ASSIGNMENT → Give back, exactly as written, the lines from the first line of the data below through the line with "39: (303, 65, 0.54)", and omit the pictures.

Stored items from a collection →

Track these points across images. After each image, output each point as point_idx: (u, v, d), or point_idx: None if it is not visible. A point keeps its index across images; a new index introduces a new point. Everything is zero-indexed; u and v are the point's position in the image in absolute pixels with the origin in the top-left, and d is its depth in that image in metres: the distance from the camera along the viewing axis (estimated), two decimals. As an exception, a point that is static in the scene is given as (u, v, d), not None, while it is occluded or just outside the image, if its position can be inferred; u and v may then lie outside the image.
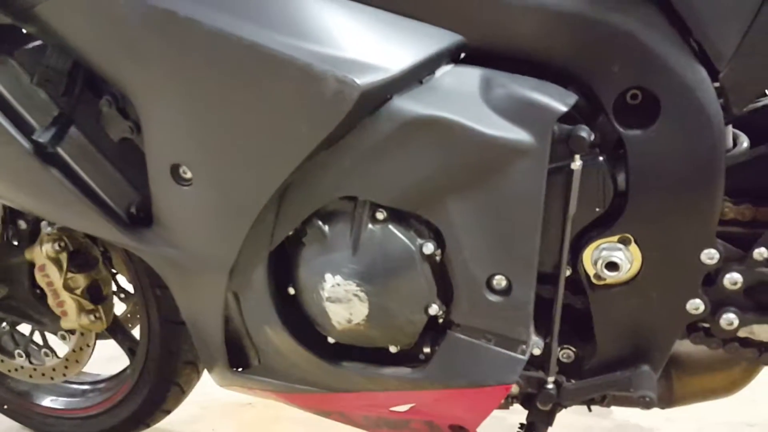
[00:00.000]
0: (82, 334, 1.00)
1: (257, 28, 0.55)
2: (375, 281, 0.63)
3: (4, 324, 1.02)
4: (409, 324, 0.64)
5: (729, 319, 0.61)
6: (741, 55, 0.55)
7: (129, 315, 1.12)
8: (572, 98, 0.58)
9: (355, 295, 0.63)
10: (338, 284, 0.63)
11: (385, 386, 0.67)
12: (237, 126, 0.59)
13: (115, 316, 1.03)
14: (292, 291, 0.68)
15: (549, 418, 0.69)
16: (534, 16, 0.58)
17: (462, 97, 0.58)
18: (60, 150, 0.68)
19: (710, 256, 0.59)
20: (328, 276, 0.64)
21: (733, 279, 0.59)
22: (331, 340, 0.69)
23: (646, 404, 0.62)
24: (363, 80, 0.54)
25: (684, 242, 0.60)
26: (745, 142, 0.63)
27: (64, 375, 1.05)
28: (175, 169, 0.63)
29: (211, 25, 0.55)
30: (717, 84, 0.57)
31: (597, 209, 0.61)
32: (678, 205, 0.60)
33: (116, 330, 1.05)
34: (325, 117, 0.55)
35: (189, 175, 0.63)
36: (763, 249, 0.58)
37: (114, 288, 1.04)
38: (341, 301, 0.64)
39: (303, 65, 0.54)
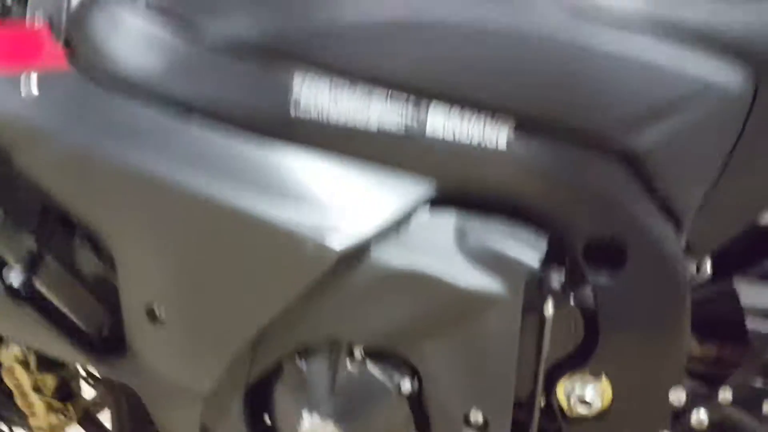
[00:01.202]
0: (53, 424, 0.99)
1: (229, 187, 0.56)
2: (353, 420, 0.63)
3: None
4: None
5: None
6: (703, 212, 0.57)
7: (99, 400, 1.11)
8: (544, 246, 0.60)
9: None
10: (316, 422, 0.64)
11: None
12: (211, 277, 0.60)
13: (85, 407, 1.01)
14: (268, 422, 0.68)
15: None
16: (506, 169, 0.59)
17: (437, 247, 0.59)
18: (34, 280, 0.67)
19: (678, 395, 0.61)
20: (305, 413, 0.64)
21: (699, 419, 0.62)
22: None
23: None
24: (340, 244, 0.54)
25: (653, 380, 0.62)
26: (708, 269, 0.65)
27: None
28: (149, 309, 0.63)
29: (182, 185, 0.55)
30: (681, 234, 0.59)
31: (569, 348, 0.62)
32: (646, 345, 0.62)
33: (87, 422, 1.04)
34: (301, 278, 0.56)
35: (163, 315, 0.63)
36: (728, 392, 0.60)
37: (83, 373, 1.03)
38: None
39: (277, 227, 0.55)
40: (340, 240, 0.55)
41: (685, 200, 0.57)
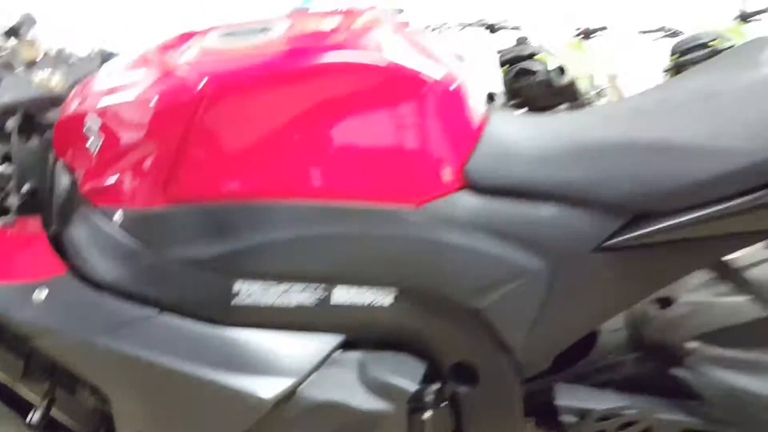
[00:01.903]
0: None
1: (189, 362, 0.78)
2: None
3: None
4: None
5: None
6: (526, 349, 0.83)
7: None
8: (422, 370, 0.84)
9: None
10: None
11: None
12: (177, 423, 0.83)
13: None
14: None
15: None
16: (393, 321, 0.83)
17: (345, 381, 0.83)
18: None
19: (519, 465, 0.88)
20: None
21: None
22: None
23: None
24: (273, 393, 0.78)
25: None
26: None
27: None
28: (138, 432, 0.86)
29: (153, 362, 0.78)
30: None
31: (444, 438, 0.88)
32: (493, 428, 0.88)
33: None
34: (248, 420, 0.79)
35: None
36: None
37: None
38: None
39: (226, 387, 0.78)
40: (272, 391, 0.78)
41: (512, 339, 0.82)
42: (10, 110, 0.90)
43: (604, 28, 4.17)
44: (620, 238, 0.76)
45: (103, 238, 0.80)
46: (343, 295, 0.81)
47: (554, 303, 0.80)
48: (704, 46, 3.26)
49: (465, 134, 0.82)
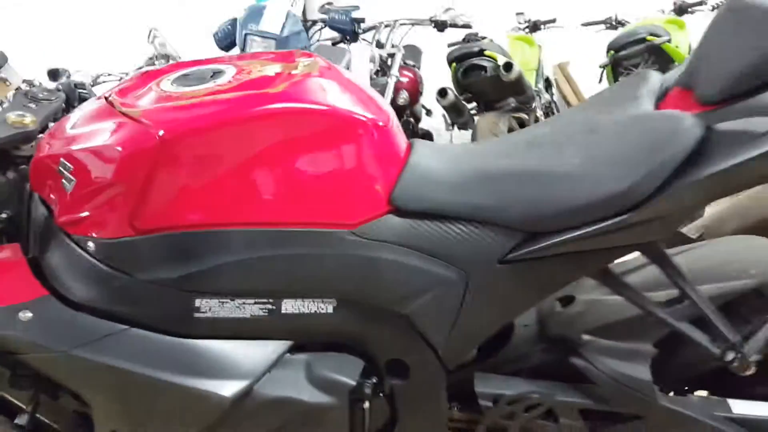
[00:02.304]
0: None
1: (158, 368, 0.91)
2: None
3: None
4: None
5: None
6: (447, 346, 0.98)
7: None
8: (360, 367, 0.98)
9: None
10: None
11: None
12: (146, 421, 0.96)
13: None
14: None
15: None
16: (334, 326, 0.97)
17: (294, 379, 0.97)
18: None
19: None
20: None
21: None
22: None
23: None
24: (231, 393, 0.92)
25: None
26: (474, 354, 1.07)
27: None
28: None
29: (107, 363, 0.91)
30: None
31: (380, 423, 1.03)
32: (423, 416, 1.03)
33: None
34: (211, 416, 0.93)
35: (123, 434, 0.99)
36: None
37: None
38: None
39: (191, 389, 0.91)
40: (231, 390, 0.92)
41: (435, 338, 0.97)
42: (-7, 149, 1.01)
43: (553, 21, 4.34)
44: (518, 253, 0.91)
45: (79, 264, 0.93)
46: (290, 306, 0.95)
47: (468, 307, 0.95)
48: (641, 41, 3.42)
49: (392, 165, 0.96)
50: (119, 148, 0.87)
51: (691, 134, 0.83)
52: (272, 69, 0.99)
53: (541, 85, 4.32)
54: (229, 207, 0.90)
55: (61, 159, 0.92)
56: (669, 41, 3.45)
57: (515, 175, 0.93)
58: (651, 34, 3.42)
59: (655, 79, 1.00)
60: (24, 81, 1.15)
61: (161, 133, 0.86)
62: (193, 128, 0.88)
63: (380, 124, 0.95)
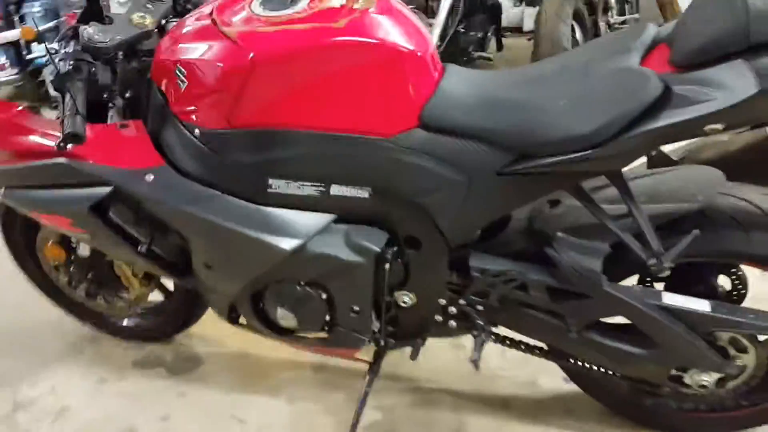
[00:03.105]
0: (142, 293, 1.79)
1: (239, 222, 1.28)
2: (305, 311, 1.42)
3: (100, 294, 1.78)
4: None
5: None
6: (451, 230, 1.30)
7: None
8: (385, 238, 1.33)
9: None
10: (283, 313, 1.43)
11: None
12: (229, 256, 1.34)
13: (158, 279, 1.80)
14: (260, 304, 1.47)
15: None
16: (368, 207, 1.29)
17: (336, 242, 1.32)
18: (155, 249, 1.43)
19: (442, 301, 1.39)
20: (279, 309, 1.42)
21: (452, 310, 1.41)
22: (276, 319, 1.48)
23: None
24: (289, 246, 1.28)
25: (433, 294, 1.39)
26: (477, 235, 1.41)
27: (133, 310, 1.85)
28: (205, 263, 1.39)
29: (215, 221, 1.28)
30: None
31: (397, 279, 1.38)
32: (429, 276, 1.38)
33: (159, 286, 1.84)
34: (274, 258, 1.30)
35: (211, 265, 1.38)
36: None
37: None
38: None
39: (263, 239, 1.28)
40: (289, 244, 1.28)
41: (442, 223, 1.29)
42: (122, 44, 1.33)
43: None
44: (511, 168, 1.20)
45: (188, 145, 1.28)
46: (337, 190, 1.28)
47: (469, 203, 1.26)
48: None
49: (425, 88, 1.23)
50: (221, 64, 1.18)
51: (650, 92, 1.07)
52: (338, 0, 1.25)
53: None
54: (297, 114, 1.21)
55: (178, 64, 1.23)
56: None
57: (516, 107, 1.19)
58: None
59: (650, 32, 1.20)
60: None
61: (251, 55, 1.16)
62: (275, 54, 1.17)
63: (419, 54, 1.21)
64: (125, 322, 1.95)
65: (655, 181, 1.31)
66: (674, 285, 1.38)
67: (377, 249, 1.31)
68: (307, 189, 1.27)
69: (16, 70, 3.99)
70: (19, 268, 1.87)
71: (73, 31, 1.32)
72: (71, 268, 1.74)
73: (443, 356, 1.84)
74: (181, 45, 1.26)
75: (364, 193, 1.28)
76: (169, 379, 1.84)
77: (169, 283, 1.83)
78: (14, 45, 3.96)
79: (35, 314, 2.08)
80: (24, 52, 4.02)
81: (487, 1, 4.26)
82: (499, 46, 4.56)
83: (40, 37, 1.42)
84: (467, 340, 1.68)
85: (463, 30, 4.02)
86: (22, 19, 4.02)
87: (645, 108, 1.07)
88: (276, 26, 1.21)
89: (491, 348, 1.74)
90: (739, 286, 1.40)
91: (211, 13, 1.29)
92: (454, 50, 3.97)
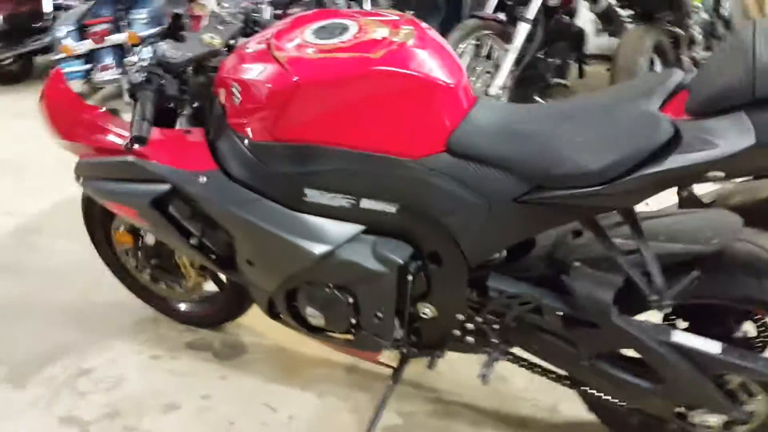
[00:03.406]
0: (197, 282, 1.96)
1: (280, 227, 1.41)
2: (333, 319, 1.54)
3: (162, 280, 1.98)
4: None
5: None
6: (471, 250, 1.38)
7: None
8: (409, 252, 1.42)
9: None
10: (313, 312, 1.55)
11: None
12: (267, 252, 1.48)
13: (212, 272, 1.98)
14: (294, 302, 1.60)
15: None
16: (396, 222, 1.40)
17: (364, 252, 1.42)
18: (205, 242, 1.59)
19: (461, 317, 1.48)
20: (309, 308, 1.55)
21: (470, 326, 1.48)
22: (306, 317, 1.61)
23: None
24: (319, 251, 1.40)
25: (453, 309, 1.48)
26: (503, 255, 1.48)
27: (190, 296, 2.03)
28: (247, 260, 1.53)
29: (257, 224, 1.41)
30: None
31: (420, 291, 1.48)
32: (450, 292, 1.46)
33: (214, 278, 2.01)
34: (306, 261, 1.43)
35: (252, 262, 1.53)
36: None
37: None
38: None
39: (297, 243, 1.41)
40: (320, 249, 1.40)
41: (463, 243, 1.37)
42: (191, 61, 1.50)
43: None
44: (527, 197, 1.27)
45: (238, 153, 1.42)
46: (367, 203, 1.39)
47: (488, 226, 1.34)
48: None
49: (454, 116, 1.32)
50: (269, 85, 1.32)
51: (661, 136, 1.11)
52: (381, 33, 1.36)
53: (709, 1, 4.18)
54: (334, 133, 1.33)
55: (235, 82, 1.38)
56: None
57: (536, 140, 1.26)
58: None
59: (676, 78, 1.24)
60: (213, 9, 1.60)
61: (295, 79, 1.29)
62: (316, 79, 1.29)
63: (451, 85, 1.31)
64: (183, 308, 2.13)
65: (675, 221, 1.35)
66: (697, 326, 1.40)
67: (401, 261, 1.41)
68: (339, 200, 1.39)
69: (120, 71, 4.35)
70: (96, 251, 2.09)
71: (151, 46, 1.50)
72: (138, 254, 1.93)
73: (468, 372, 1.91)
74: (238, 65, 1.41)
75: (391, 209, 1.39)
76: (214, 362, 2.00)
77: (223, 277, 2.00)
78: (120, 48, 4.33)
79: (107, 294, 2.31)
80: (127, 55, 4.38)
81: (572, 28, 4.27)
82: (581, 74, 4.56)
83: (143, 43, 1.61)
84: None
85: (542, 56, 4.06)
86: (129, 24, 4.38)
87: (654, 151, 1.12)
88: (322, 53, 1.34)
89: (519, 371, 1.81)
90: (764, 333, 1.41)
91: (269, 38, 1.43)
92: (532, 75, 4.02)
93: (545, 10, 3.84)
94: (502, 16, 3.83)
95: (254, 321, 2.14)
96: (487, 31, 3.63)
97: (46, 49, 5.44)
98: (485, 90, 3.63)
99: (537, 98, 3.99)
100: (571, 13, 4.25)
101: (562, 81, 4.15)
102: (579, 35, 4.36)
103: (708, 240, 1.27)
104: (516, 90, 3.91)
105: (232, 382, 1.93)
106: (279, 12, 4.44)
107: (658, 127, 1.13)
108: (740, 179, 1.28)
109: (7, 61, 5.45)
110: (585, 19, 4.47)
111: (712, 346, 1.30)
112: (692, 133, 1.10)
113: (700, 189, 1.45)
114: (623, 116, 1.20)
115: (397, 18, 1.44)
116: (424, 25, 1.43)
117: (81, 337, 2.13)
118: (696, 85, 1.16)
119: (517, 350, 1.55)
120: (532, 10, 3.60)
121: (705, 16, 4.02)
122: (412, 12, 4.09)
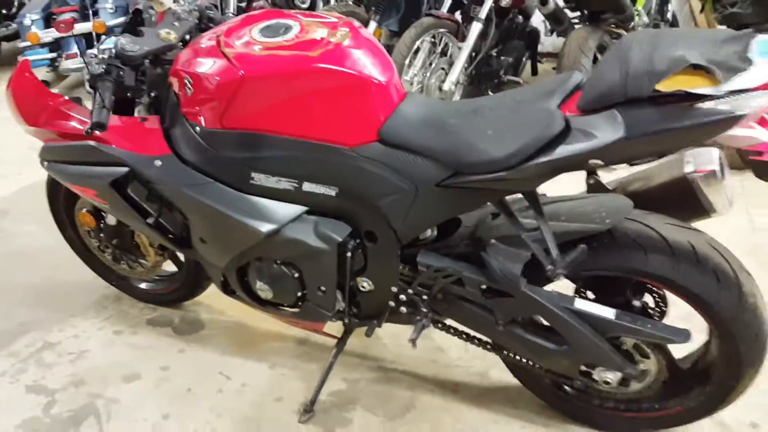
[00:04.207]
0: (157, 261, 2.10)
1: (226, 206, 1.56)
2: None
3: (123, 259, 2.12)
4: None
5: None
6: (401, 229, 1.56)
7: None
8: (347, 231, 1.59)
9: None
10: (262, 286, 1.71)
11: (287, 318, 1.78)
12: (216, 232, 1.63)
13: (171, 255, 2.12)
14: (245, 278, 1.76)
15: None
16: (334, 203, 1.56)
17: (306, 230, 1.59)
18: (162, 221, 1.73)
19: (394, 288, 1.65)
20: (258, 282, 1.71)
21: (403, 297, 1.66)
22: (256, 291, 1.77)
23: None
24: (266, 229, 1.56)
25: (386, 281, 1.65)
26: (433, 233, 1.66)
27: (150, 275, 2.18)
28: (201, 238, 1.68)
29: (206, 203, 1.57)
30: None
31: (357, 266, 1.64)
32: (382, 266, 1.63)
33: (173, 258, 2.15)
34: (253, 239, 1.58)
35: (205, 240, 1.68)
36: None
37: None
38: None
39: (246, 222, 1.56)
40: (266, 227, 1.56)
41: (394, 223, 1.54)
42: (148, 54, 1.64)
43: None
44: (447, 182, 1.44)
45: (190, 139, 1.57)
46: (308, 186, 1.55)
47: (415, 208, 1.50)
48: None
49: (385, 109, 1.49)
50: (218, 78, 1.47)
51: (554, 129, 1.29)
52: (320, 33, 1.52)
53: (651, 5, 4.41)
54: (277, 122, 1.49)
55: (187, 75, 1.53)
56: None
57: (454, 131, 1.43)
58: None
59: (575, 79, 1.42)
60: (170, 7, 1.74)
61: (241, 73, 1.44)
62: (261, 73, 1.45)
63: (382, 82, 1.47)
64: (143, 286, 2.27)
65: (576, 205, 1.53)
66: (603, 297, 1.60)
67: (339, 239, 1.57)
68: (283, 184, 1.55)
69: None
70: (60, 233, 2.22)
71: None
72: (100, 235, 2.07)
73: (408, 344, 2.09)
74: (191, 59, 1.56)
75: (331, 192, 1.55)
76: (173, 337, 2.15)
77: (181, 256, 2.14)
78: (86, 36, 4.40)
79: (70, 275, 2.44)
80: (95, 44, 4.45)
81: (526, 28, 4.47)
82: (534, 71, 4.77)
83: (109, 31, 1.74)
84: (434, 334, 1.96)
85: (496, 54, 4.25)
86: (95, 13, 4.46)
87: (547, 141, 1.30)
88: (267, 50, 1.49)
89: (454, 343, 1.99)
90: (661, 304, 1.61)
91: (220, 35, 1.58)
92: (486, 72, 4.21)
93: (498, 10, 4.03)
94: (458, 15, 4.01)
95: (212, 300, 2.30)
96: (442, 29, 3.81)
97: (13, 37, 5.49)
98: (440, 85, 3.81)
99: (490, 94, 4.18)
100: (527, 14, 4.44)
101: (515, 78, 4.34)
102: (533, 35, 4.57)
103: (602, 220, 1.46)
104: (470, 86, 4.09)
105: (190, 354, 2.07)
106: (242, 4, 4.56)
107: (552, 121, 1.31)
108: (640, 166, 1.46)
109: (-29, 49, 5.47)
110: (540, 19, 4.67)
111: (607, 312, 1.50)
112: (578, 127, 1.29)
113: (606, 177, 1.64)
114: (526, 112, 1.38)
115: (336, 20, 1.60)
116: (357, 25, 1.58)
117: (46, 315, 2.25)
118: (586, 87, 1.35)
119: (445, 320, 1.73)
120: (484, 10, 3.78)
121: (645, 20, 4.24)
122: (373, 9, 4.26)
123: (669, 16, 4.64)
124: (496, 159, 1.35)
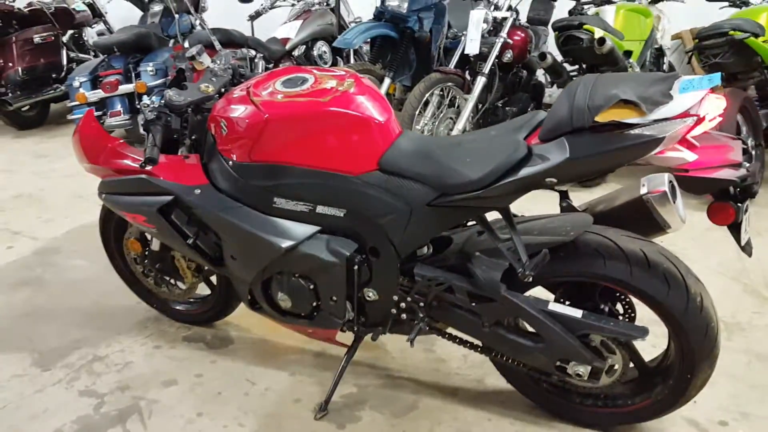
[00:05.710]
0: (193, 284, 2.41)
1: (254, 226, 1.87)
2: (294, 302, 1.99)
3: (164, 283, 2.43)
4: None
5: None
6: (400, 245, 1.84)
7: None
8: (354, 247, 1.88)
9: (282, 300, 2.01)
10: (282, 296, 2.00)
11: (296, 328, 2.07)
12: (244, 253, 1.94)
13: (207, 276, 2.43)
14: (268, 290, 2.05)
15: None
16: (343, 223, 1.86)
17: (319, 246, 1.88)
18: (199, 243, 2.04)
19: (395, 296, 1.92)
20: (279, 293, 2.00)
21: (404, 305, 1.94)
22: (278, 302, 2.05)
23: None
24: (286, 245, 1.86)
25: (389, 292, 1.93)
26: (429, 250, 1.94)
27: (186, 297, 2.48)
28: (231, 255, 1.99)
29: (239, 225, 1.88)
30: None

OUTPUT OF THE EXERCISE →
Track these points across images. After each image, output each point as point_idx: (u, v, d), or point_idx: None if it is not visible. A point keeps its index across images; a new index introduces a new point. Everything is zero-indexed; u and v are the point's position in the image in absolute pixels with the origin in the top-left, and d is its depth in that image in metres: the distance from the camera along the viewing axis (estimated), two decimals. As an exception, a point that is static in the scene is given as (u, v, d), not None, while it is occluded or just outside the image, if its position can be inferred; u and v may then lie outside the image.
[00:00.000]
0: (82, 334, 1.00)
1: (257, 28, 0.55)
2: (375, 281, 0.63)
3: (4, 324, 1.02)
4: (409, 324, 0.64)
5: (729, 319, 0.61)
6: (741, 55, 0.55)
7: (129, 315, 1.12)
8: (572, 98, 0.58)
9: (355, 295, 0.63)
10: (338, 284, 0.63)
11: (385, 386, 0.67)
12: (237, 126, 0.59)
13: (115, 316, 1.03)
14: (292, 291, 0.68)
15: (549, 418, 0.69)
16: (534, 16, 0.58)
17: (462, 97, 0.58)
18: (60, 150, 0.68)
19: (710, 256, 0.59)
20: (328, 276, 0.64)
21: (733, 279, 0.59)
22: (331, 340, 0.69)
23: (646, 404, 0.62)
24: (363, 80, 0.54)
25: (684, 242, 0.60)
26: (745, 142, 0.63)
27: (64, 375, 1.05)
28: (175, 169, 0.63)
29: (211, 25, 0.55)
30: (717, 84, 0.57)
31: (597, 209, 0.61)
32: (678, 205, 0.60)
33: (116, 330, 1.05)
34: (325, 117, 0.55)
35: (189, 175, 0.63)
36: (763, 249, 0.58)
37: (114, 288, 1.04)
38: (341, 301, 0.64)
39: (303, 65, 0.54)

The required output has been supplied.